Return, unchanged, every line from the one containing "実際に民泊申請をお願いすることはできますか？" through the end of the records, inclusive. Omit the pictures from your answer.

Provided records below:

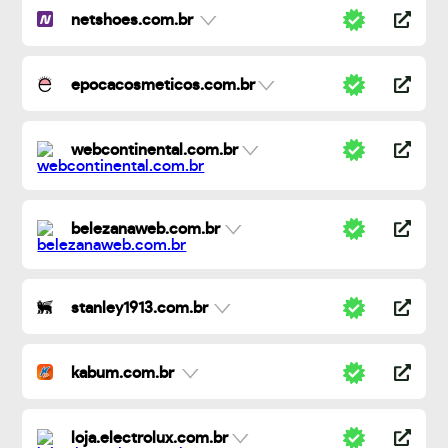
netshoes.com.br
epocacosmeticos.com.br
webcontinental.com.br
belezanaweb.com.br
stanley1913.com.br
kabum.com.br
loja.electrolux.com.br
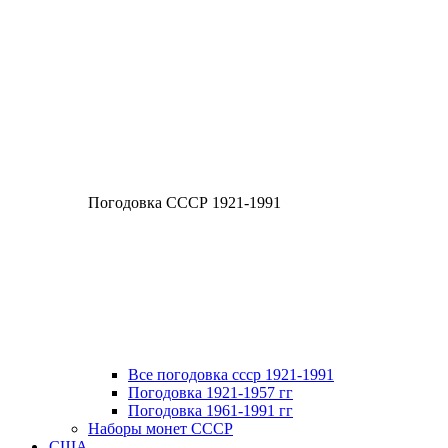
Погодовка СССР 1921-1991
Все погодовка ссср 1921-1991
Погодовка 1921-1957 гг
Погодовка 1961-1991 гг
Наборы монет СССР
США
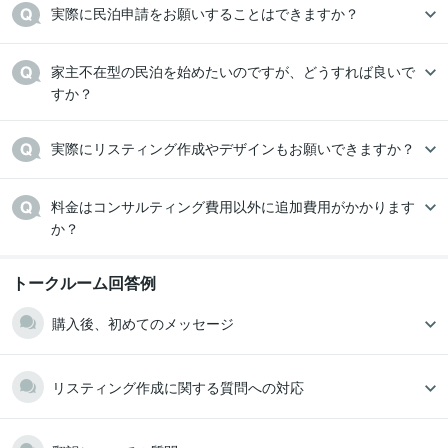
実際に民泊申請をお願いすることはできますか？
家主不在型の民泊を始めたいのですが、どうすれば良いで
すか？
実際にリスティング作成やデザインもお願いできますか？
料金はコンサルティング費用以外に追加費用がかかります
トークルーム回答例
購入後、初めてのメッセージ
リスティング作成に関する質問への対応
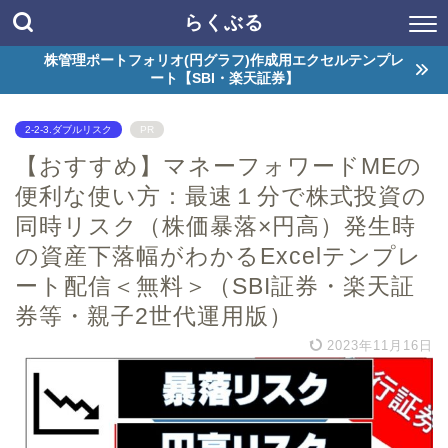
らくぶる
株管理ポートフォリオ(円グラフ)作成用エクセルテンプレ
ート【SBI・楽天証券】
2-2-3.ダブルリスク
PR
【おすすめ】マネーフォワードMEの
便利な使い方：最速１分で株式投資の
同時リスク（株価暴落×円高）発生時
の資産下落幅がわかるExcelテンプレ
ート配信＜無料＞（SBI証券・楽天証
券等・親子2世代運用版）
2023年11月16日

End of Provided records.

▶ **Result of this exercise**:
実際に民泊申請をお願いすることはできますか？
家主不在型の民泊を始めたいのですが、どうすれば良いで
すか？
実際にリスティング作成やデザインもお願いできますか？
料金はコンサルティング費用以外に追加費用がかかります
トークルーム回答例
購入後、初めてのメッセージ
リスティング作成に関する質問への対応
らくぶる
株管理ポートフォリオ(円グラフ)作成用エクセルテンプレ
ート【SBI・楽天証券】
2-2-3.ダブルリスク
PR
【おすすめ】マネーフォワードMEの
便利な使い方：最速１分で株式投資の
同時リスク（株価暴落×円高）発生時
の資産下落幅がわかるExcelテンプレ
ート配信＜無料＞（SBI証券・楽天証
券等・親子2世代運用版）
2023年11月16日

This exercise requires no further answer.